Con el correr del tiempo por necesidades del sistema económico la educación se extendió y tuvo que hacerse más o menos pública. La ciencia y las necesidades sociales dieron en multiplicarse de manera increíble, las profesiones y las especialidades del conocimiento se tornaron de tal particularidad hasta tal vez chocar contra lo razonable.
por Ángel H. Ortiz
Esta frase del título parece cosa para reír, si no fuera trágica. Alguna vez la hemos pronunciado a modo de velada disculpa, de franca preocupación o cínico descargo de la responsabilidad.
Es de creer que cuando el homo sapiens se debatía por sobrevivir era justificable procrear a como diera lugar sin reparar en exquisiteces sobre el modo de educar e instruir a la prole.
Luego cuando el hombre empezó a superar el obstáculo de la sobrevivencia y a pesar de las catástrofes naturales (erupciones volcánicas, tormentas, inundaciones, sismos, etc.) y las calamidades propiciadas por el hombre mismo como las guerras de todo tipo, endemias, epidemias y pandemias; la población fue creciendo en forma acelerada por todos lados; la educación de los hijos se hizo cosa de alcurnia, únicamente los grandes señores podían darse ese lujo, aún así no se preocuparon por instruirse en el arte de ser padres.

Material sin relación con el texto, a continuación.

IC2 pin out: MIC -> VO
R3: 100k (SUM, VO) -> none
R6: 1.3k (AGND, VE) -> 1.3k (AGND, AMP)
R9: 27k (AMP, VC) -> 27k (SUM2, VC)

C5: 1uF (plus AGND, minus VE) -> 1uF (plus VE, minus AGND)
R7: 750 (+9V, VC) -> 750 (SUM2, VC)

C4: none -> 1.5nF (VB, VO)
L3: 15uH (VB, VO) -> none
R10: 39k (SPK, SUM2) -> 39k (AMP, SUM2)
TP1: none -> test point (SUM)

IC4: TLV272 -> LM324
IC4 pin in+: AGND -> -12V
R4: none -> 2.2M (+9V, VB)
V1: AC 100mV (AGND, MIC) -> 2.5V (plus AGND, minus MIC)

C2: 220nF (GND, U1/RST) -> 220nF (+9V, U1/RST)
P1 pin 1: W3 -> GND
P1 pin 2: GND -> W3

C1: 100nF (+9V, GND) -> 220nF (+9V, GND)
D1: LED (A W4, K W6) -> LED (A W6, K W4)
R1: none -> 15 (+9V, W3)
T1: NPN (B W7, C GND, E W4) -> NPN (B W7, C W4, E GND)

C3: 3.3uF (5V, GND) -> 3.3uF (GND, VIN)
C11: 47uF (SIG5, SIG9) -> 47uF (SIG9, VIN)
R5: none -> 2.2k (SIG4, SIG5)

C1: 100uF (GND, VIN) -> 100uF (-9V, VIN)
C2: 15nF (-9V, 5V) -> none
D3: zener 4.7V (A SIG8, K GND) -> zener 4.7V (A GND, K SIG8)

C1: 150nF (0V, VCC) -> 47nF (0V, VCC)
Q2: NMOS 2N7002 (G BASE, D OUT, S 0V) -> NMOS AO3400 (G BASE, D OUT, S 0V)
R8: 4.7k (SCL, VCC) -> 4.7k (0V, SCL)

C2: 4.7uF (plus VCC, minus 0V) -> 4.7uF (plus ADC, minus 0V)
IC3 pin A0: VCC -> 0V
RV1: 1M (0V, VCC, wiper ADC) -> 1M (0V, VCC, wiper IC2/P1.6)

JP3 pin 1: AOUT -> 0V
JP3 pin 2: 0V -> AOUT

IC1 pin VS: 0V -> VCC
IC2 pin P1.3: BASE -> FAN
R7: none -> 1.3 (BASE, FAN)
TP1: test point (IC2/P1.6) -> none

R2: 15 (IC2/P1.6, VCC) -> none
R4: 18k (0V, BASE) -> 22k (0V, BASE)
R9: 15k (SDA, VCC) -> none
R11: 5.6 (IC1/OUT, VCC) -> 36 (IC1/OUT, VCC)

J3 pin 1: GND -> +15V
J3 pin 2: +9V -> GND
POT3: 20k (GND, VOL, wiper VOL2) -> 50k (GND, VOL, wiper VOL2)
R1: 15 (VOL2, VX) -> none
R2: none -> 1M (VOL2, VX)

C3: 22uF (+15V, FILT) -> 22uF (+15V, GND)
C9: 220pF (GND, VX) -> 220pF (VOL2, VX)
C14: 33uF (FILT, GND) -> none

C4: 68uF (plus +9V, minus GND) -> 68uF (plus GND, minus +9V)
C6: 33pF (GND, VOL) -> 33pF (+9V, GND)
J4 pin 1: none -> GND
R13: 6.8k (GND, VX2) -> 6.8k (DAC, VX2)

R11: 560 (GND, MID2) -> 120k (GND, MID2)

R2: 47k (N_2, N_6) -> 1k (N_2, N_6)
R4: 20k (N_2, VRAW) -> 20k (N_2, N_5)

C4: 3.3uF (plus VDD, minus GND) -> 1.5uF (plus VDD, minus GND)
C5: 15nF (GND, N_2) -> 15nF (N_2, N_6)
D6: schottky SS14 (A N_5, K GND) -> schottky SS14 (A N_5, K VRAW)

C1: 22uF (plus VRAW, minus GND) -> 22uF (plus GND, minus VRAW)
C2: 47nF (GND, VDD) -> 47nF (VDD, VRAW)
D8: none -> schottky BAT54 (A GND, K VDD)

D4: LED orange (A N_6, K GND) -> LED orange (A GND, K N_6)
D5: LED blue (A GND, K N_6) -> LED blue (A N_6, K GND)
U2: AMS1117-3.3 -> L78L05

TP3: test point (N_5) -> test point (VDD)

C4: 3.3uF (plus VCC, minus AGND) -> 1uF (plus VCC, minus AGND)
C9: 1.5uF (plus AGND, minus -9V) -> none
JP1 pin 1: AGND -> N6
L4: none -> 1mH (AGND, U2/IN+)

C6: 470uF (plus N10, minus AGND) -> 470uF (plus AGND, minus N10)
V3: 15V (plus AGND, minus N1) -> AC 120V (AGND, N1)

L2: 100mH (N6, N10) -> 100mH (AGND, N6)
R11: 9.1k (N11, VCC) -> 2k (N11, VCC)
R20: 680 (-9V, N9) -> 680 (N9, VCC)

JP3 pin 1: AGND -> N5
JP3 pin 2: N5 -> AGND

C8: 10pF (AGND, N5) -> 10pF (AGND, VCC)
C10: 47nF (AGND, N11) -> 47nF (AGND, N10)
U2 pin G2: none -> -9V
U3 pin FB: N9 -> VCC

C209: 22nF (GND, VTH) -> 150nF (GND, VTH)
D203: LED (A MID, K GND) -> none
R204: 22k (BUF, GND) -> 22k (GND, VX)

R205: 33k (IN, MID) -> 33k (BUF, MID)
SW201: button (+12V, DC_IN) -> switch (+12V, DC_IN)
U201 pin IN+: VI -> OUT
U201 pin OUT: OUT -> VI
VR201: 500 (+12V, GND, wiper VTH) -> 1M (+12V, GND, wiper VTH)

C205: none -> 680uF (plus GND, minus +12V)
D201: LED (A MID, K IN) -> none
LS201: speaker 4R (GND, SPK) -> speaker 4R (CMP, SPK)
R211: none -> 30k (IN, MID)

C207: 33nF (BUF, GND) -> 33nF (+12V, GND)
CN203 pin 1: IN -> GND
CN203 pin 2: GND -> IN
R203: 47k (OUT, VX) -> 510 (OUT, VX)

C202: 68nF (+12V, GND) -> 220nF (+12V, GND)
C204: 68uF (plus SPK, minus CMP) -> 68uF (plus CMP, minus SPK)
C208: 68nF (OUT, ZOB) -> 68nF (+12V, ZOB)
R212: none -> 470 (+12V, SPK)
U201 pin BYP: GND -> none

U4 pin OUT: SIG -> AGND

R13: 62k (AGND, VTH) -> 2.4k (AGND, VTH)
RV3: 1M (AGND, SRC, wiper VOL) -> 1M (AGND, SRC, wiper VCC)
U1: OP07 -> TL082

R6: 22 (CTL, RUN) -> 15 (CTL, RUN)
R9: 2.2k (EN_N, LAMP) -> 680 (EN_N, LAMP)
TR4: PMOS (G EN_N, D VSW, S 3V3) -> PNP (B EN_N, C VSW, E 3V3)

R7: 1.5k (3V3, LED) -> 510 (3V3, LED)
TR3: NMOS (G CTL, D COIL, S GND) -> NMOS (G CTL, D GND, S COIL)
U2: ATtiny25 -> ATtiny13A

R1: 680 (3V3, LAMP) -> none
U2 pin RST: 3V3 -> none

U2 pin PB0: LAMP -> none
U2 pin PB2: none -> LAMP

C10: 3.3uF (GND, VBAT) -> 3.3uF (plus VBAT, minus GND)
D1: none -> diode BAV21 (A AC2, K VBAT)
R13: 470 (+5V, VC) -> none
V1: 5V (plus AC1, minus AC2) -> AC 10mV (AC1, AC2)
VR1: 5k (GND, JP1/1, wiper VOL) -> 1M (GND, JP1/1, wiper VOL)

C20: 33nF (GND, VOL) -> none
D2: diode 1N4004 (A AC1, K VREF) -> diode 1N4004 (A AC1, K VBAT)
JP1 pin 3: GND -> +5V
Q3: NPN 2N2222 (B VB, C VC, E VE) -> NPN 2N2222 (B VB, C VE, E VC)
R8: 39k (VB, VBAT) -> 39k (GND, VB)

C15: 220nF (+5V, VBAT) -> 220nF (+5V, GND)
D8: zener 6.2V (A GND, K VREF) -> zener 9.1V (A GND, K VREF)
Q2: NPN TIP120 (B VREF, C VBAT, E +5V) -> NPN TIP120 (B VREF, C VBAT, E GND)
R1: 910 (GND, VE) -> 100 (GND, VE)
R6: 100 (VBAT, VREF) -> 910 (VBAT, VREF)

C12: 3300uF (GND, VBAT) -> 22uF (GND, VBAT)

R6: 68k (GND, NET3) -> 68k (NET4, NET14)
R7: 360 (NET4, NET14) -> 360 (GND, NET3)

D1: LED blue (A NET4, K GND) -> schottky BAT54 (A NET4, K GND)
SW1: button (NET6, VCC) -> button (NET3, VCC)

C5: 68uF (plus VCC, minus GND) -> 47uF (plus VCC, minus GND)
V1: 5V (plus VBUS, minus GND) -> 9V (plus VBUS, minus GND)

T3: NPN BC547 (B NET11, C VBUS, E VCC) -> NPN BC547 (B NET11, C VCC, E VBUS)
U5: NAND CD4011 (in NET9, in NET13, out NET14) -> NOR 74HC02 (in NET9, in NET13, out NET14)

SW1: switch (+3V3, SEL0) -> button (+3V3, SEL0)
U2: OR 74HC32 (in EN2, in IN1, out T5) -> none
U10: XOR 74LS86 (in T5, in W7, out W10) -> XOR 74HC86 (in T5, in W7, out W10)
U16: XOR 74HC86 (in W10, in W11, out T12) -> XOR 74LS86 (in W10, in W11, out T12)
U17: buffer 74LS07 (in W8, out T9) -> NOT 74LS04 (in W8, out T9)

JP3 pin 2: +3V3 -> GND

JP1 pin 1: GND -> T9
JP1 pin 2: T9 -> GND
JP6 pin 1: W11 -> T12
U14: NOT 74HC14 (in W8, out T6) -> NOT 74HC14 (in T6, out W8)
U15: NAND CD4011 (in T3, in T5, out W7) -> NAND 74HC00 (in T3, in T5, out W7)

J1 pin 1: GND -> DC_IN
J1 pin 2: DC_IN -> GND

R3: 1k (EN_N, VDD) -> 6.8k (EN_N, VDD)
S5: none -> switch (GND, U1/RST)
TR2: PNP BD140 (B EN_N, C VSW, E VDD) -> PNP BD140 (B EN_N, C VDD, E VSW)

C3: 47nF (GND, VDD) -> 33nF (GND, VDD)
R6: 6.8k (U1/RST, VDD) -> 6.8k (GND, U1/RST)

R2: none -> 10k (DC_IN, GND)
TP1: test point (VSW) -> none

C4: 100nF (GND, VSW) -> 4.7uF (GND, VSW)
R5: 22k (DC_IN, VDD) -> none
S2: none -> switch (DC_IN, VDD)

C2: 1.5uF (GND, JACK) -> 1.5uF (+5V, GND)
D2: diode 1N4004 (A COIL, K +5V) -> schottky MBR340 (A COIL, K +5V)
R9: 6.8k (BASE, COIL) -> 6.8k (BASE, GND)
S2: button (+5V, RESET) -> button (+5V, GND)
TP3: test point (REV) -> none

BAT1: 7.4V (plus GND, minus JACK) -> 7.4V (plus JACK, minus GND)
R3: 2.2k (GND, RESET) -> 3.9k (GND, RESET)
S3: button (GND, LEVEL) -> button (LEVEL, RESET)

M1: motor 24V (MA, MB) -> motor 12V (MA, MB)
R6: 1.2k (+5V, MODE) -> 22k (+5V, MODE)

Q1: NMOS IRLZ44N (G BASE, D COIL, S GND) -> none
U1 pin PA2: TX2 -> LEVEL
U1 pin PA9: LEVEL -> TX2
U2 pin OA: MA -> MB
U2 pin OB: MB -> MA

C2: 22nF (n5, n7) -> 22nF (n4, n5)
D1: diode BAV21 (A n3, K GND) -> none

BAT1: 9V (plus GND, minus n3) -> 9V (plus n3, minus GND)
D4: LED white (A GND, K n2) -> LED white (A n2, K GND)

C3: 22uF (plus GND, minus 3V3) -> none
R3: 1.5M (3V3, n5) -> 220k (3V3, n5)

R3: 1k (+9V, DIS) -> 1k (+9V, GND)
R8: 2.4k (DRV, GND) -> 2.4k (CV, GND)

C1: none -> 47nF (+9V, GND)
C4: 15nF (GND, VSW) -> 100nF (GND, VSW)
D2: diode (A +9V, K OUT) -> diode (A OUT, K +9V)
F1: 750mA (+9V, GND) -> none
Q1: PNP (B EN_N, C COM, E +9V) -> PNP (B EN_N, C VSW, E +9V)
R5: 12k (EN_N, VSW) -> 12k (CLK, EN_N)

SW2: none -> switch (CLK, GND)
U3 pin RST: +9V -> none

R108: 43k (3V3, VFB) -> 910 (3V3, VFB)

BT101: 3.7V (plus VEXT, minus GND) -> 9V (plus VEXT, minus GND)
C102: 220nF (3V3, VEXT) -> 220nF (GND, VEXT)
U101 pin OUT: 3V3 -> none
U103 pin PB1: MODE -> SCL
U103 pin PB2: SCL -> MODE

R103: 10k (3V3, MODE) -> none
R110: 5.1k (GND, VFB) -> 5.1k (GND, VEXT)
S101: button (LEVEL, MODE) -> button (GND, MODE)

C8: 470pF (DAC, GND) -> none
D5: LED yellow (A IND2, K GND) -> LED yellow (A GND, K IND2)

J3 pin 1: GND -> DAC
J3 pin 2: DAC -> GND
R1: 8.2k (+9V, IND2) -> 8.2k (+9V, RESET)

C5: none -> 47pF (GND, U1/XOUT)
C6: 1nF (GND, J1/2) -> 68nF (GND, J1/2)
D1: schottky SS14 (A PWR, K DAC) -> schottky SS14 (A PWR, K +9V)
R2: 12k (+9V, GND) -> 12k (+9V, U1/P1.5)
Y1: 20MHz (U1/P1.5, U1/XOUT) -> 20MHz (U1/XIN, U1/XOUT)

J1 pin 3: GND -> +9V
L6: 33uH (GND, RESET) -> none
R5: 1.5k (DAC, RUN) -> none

Con el correr del tiempo por necesidades del sistema económico la educación se extendió y tuvo que hacerse más o menos pública. La ciencia y las necesidades sociales dieron en multiplicarse de manera increíble, las profesiones y las especialidades del conocimiento se tornaron de tal particularidad hasta tal vez chocar contra lo razonable.
Así tenemos en la medicina especialistas en las enfermedades humanas con subdivisiones a tal grado que el organismo ha sido fraccionado de manera prodigiosa. Sería buen ejercicio entretenerse en inventariar a tan vasto número de especializados. Para mi gusto ha llegado a tal grado de ridiculez que en broma hablo del doctor experto en el dedo meñique de la mano derecha. Aunque antes claro está tendría que haber eruditos del mismo brazo y luego de la mano.
Regresando al tema, con tanta especialización y en nuestros días de avances científicos sin precedentes tampoco los planeadores de la educación pública y privada han acertado en la necesidad de enseñar para ser padres.
Por ahí llegué a oír que en algunas universidades o institutos se ofrece una licenciatura en orientación familiar o algo parecido, a mi entender es lo que más podría aproximarse a prepararse para ser padres. Sólo que está un tanto difícil que todos aquellos que deseen formar pareja y familia se obliguen a cursar esta profesión.
Aunque de igual modo se encuentran por allí lugares que hablan de dar cursos o ser escuela para padres, mas nada formal como les gusta a las autoridades en la materia. Son intentos diseminados que al carecer de recursos y promoción se pierden.
Es notable que en la escuela media se insista en la conveniencia de que los padres asistan a cursos especiales para ellos, con la intención de saber comprender, apoyar y orientar a sus hijos. Observando que los pocos padres que asisten son aquellos cuyos hijos presentan el más alto grado de aprovechamiento. Esto es comprensible.
Ahora con las facilidades de la internet pueden hallarse sitios en los cuales hay artículos referidos a la importancia de mejorar nuestra actuación como padres, está vía es adecuada pero está sujeta a la voluntad de cada uno.
Es notorio el desaprovechamiento que se hace de las parejas cuando se encuentran en el período de enamoramiento y dispuestos a crecer juntos, lo cual se presta para ofrecerles la oportunidad de enterarse no sólo de cómo ser padres sino de algo que va primero, como hacer crecer el amor en pareja. Quien se ama a través del tiempo está en mejores condiciones de educar al hijo.
Hace poco oía que, de acuerdo con investigaciones realizadas en más de 30 países, el niño golpeado muestra un coeficiente de inteligencia menor al niño que no recibió maltrato en su familia. Esta es una de tantas consecuencias provocadas por la torpeza de quienes nos metemos a la profesión de padres con una ignorancia colosal de por medio.
Por ningún motivo se debe lastimar a un niño, pues se está dejando una huella emocional imposible de borrar.
La gente joven y con cierta preparación al tener el primer hijo(a) exclama “quiero ser la o el mejor amigo(a) de mi hijo(a)”. Otros que económicamente les ha ido bien y en su infancia tuvieron carencias dicen muy ufanos “mi hijo tendrá todo lo que no tuve”. Algunas mujeres ante la irresponsabilidad, ineptitud o machismo del padre, tienen la idea de concebir un hijo sin compromiso con la pareja para educarlo ella sola y evitar repetir la amarga experiencia. Otros pretenden que su hija(o) sea el profesionista que ellos no pudieron ser; el artista exitoso que los padres no fueron; los hijos se piensan como subsanadores de las carencias de los padres.